[TASK INPUT — start]

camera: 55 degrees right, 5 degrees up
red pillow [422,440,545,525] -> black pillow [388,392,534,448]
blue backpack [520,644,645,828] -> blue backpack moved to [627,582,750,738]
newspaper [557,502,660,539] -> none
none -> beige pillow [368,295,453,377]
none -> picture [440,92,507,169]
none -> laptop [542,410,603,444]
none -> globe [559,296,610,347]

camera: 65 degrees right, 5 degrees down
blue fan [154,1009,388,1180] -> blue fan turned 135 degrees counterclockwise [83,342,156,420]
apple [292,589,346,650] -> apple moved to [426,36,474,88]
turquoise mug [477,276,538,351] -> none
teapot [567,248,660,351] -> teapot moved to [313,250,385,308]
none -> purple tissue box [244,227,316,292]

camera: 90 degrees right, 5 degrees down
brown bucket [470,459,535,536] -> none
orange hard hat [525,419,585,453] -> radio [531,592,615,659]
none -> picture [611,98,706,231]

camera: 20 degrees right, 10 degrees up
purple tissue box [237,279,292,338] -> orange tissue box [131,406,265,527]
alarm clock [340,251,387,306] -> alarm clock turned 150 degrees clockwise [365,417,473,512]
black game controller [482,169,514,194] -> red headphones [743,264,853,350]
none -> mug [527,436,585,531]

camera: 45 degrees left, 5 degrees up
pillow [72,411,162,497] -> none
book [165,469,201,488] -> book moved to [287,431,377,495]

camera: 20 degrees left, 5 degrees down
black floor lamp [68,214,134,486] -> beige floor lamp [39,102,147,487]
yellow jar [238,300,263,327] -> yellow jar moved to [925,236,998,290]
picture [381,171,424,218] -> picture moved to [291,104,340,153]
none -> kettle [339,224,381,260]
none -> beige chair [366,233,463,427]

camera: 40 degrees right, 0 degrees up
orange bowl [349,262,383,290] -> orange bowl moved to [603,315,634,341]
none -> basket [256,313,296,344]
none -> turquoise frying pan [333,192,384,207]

[TASK INPUT — finish]

In the data above, find the line containing "orange bowl [349,262,383,290]", then copy it and every later line exactly.

*EXERCISE RESPONSE*
orange bowl [349,262,383,290] -> orange bowl moved to [603,315,634,341]
none -> basket [256,313,296,344]
none -> turquoise frying pan [333,192,384,207]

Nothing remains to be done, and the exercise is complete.